• **Listed entries**
*** Begin section ***

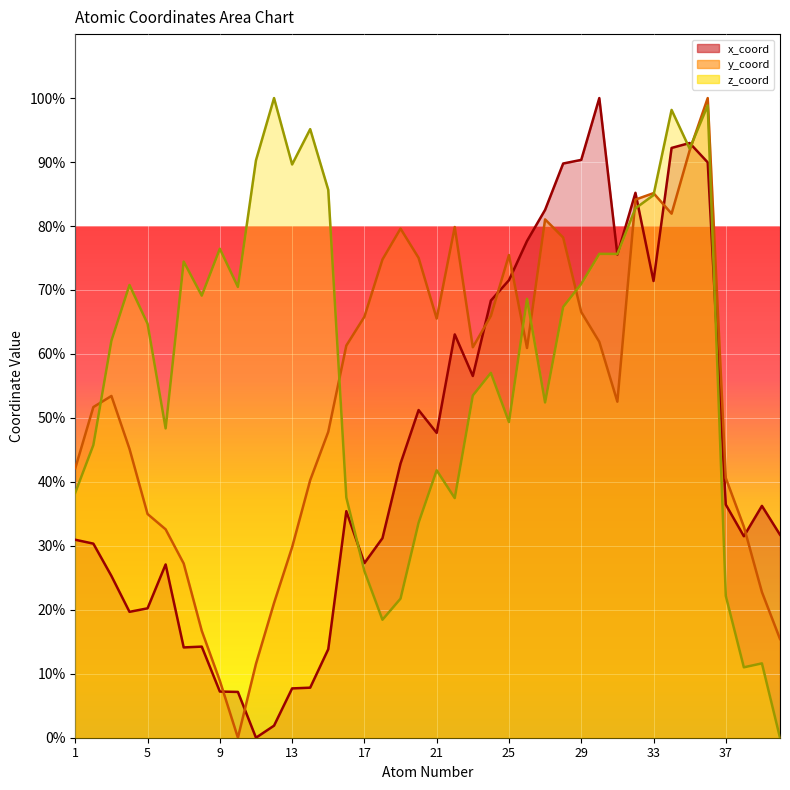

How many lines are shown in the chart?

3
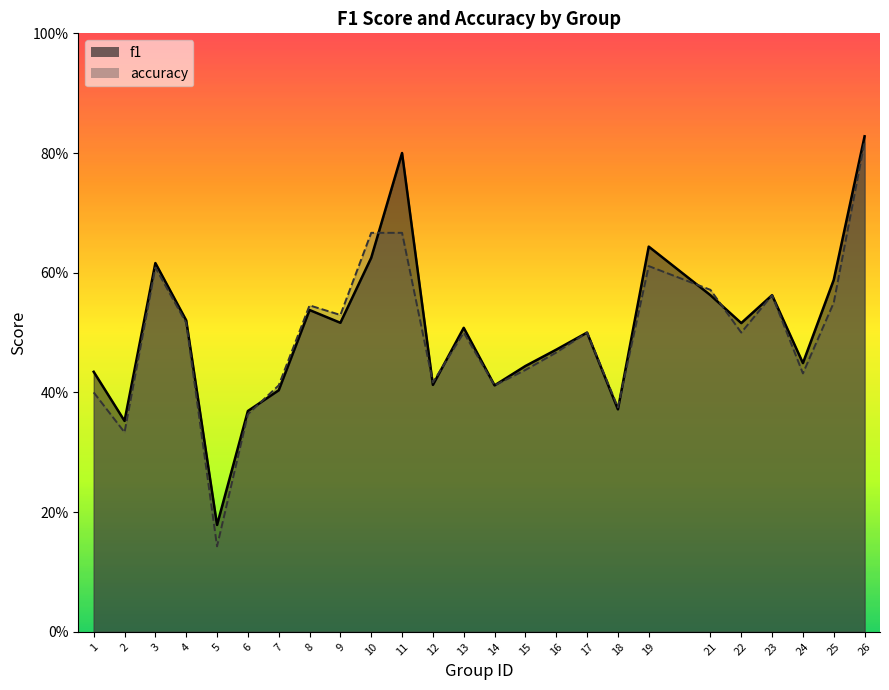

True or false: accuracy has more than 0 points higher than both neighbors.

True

*** End section ***

• **Problem requirements**
Rewrite the data above as a Markdown table with the columns Row and Line. Number each non-blank line in Row and leave the pictures out.

• **Task output**
| Row | Line |
|---|---|
| 1 | How many lines are shown in the chart? |
| 2 | 3 |
| 3 | True or false: accuracy has more than 0 points higher than both neighbors. |
| 4 | True |